Task to complete:
The reply should contain every entry below exactly as written, with no images.

Materials provided:
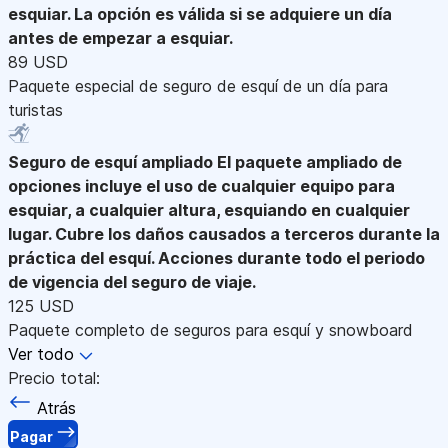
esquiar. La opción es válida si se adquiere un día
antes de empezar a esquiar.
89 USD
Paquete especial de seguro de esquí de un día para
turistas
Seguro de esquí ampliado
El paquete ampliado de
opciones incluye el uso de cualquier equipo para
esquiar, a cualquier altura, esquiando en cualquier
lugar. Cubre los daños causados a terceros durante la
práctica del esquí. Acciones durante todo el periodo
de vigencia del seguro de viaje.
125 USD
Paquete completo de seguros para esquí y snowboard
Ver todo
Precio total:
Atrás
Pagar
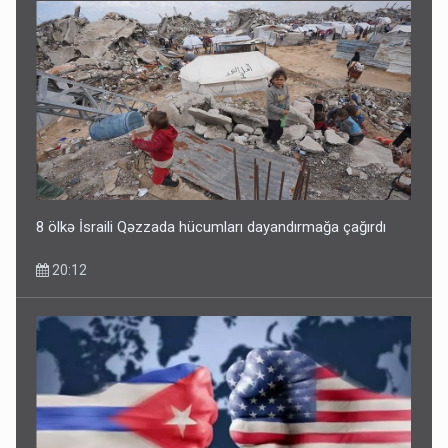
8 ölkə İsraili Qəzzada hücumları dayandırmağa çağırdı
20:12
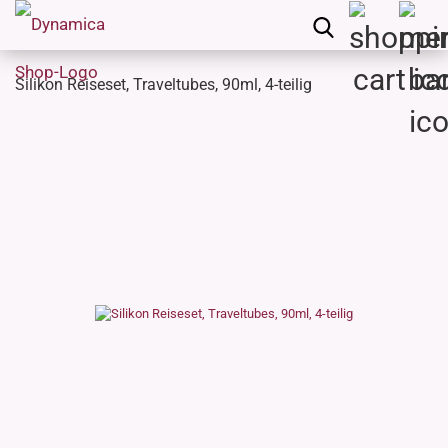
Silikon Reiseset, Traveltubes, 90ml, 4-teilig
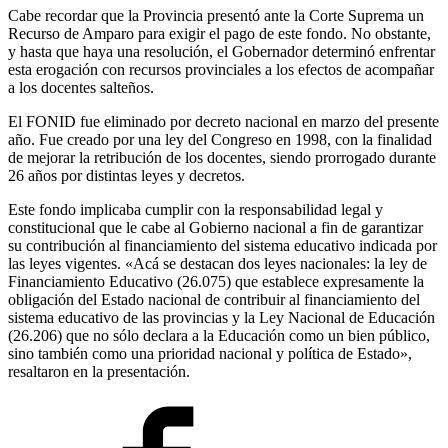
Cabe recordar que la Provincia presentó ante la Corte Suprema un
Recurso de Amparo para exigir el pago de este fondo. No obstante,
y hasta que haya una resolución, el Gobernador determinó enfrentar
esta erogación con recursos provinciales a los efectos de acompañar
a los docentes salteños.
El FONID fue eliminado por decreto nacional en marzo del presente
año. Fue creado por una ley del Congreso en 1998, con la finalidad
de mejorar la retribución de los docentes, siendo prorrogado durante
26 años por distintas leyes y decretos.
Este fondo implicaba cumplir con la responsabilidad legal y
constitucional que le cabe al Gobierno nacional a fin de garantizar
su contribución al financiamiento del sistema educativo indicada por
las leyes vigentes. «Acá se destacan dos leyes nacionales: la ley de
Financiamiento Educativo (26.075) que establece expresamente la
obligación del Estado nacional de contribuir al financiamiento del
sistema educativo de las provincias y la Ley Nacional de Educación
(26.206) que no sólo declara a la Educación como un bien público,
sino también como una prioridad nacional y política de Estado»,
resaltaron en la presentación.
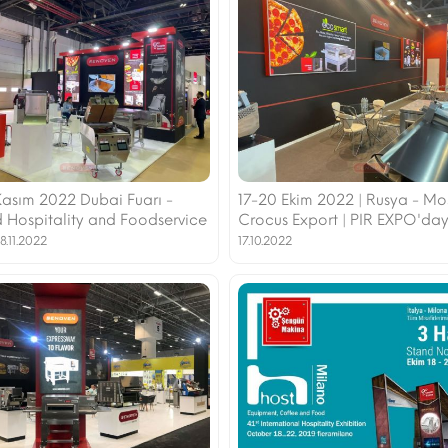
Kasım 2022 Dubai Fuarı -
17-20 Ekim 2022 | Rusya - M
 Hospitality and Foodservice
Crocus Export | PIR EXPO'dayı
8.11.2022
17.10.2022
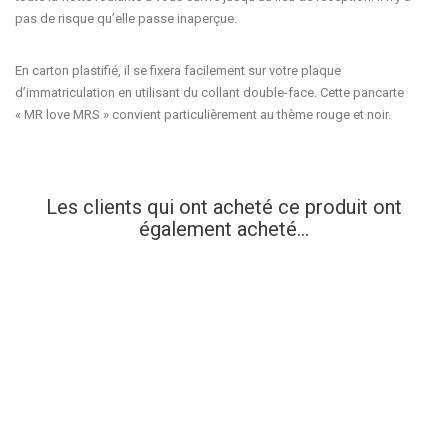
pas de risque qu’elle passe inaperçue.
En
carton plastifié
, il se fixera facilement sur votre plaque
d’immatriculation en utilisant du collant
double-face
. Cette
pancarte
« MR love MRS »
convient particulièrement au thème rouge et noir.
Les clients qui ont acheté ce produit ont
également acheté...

The answer:
esquiar. La opción es válida si se adquiere un día
antes de empezar a esquiar.
89 USD
Paquete especial de seguro de esquí de un día para
turistas
Seguro de esquí ampliado
El paquete ampliado de
opciones incluye el uso de cualquier equipo para
esquiar, a cualquier altura, esquiando en cualquier
lugar. Cubre los daños causados a terceros durante la
práctica del esquí. Acciones durante todo el periodo
de vigencia del seguro de viaje.
125 USD
Paquete completo de seguros para esquí y snowboard
Ver todo
Precio total:
Atrás
Pagar
8 ölkə İsraili Qəzzada hücumları dayandırmağa çağırdı
20:12
Silikon Reiseset, Traveltubes, 90ml, 4-teilig
Cabe recordar que la Provincia presentó ante la Corte Suprema un
Recurso de Amparo para exigir el pago de este fondo. No obstante,
y hasta que haya una resolución, el Gobernador determinó enfrentar
esta erogación con recursos provinciales a los efectos de acompañar
a los docentes salteños.
El FONID fue eliminado por decreto nacional en marzo del presente
año. Fue creado por una ley del Congreso en 1998, con la finalidad
de mejorar la retribución de los docentes, siendo prorrogado durante
26 años por distintas leyes y decretos.
Este fondo implicaba cumplir con la responsabilidad legal y
constitucional que le cabe al Gobierno nacional a fin de garantizar
su contribución al financiamiento del sistema educativo indicada por
las leyes vigentes. «Acá se destacan dos leyes nacionales: la ley de
Financiamiento Educativo (26.075) que establece expresamente la
obligación del Estado nacional de contribuir al financiamiento del
sistema educativo de las provincias y la Ley Nacional de Educación
(26.206) que no sólo declara a la Educación como un bien público,
sino también como una prioridad nacional y política de Estado»,
resaltaron en la presentación.
Kasım 2022 Dubai Fuarı -
17-20 Ekim 2022 | Rusya - M
 Hospitality and Foodservice
Crocus Export | PIR EXPO'dayı
8.11.2022
17.10.2022
pas de risque qu’elle passe inaperçue.
En
carton plastifié
, il se fixera facilement sur votre plaque
d’immatriculation en utilisant du collant
double-face
. Cette
pancarte
« MR love MRS »
convient particulièrement au thème rouge et noir.
Les clients qui ont acheté ce produit ont
également acheté...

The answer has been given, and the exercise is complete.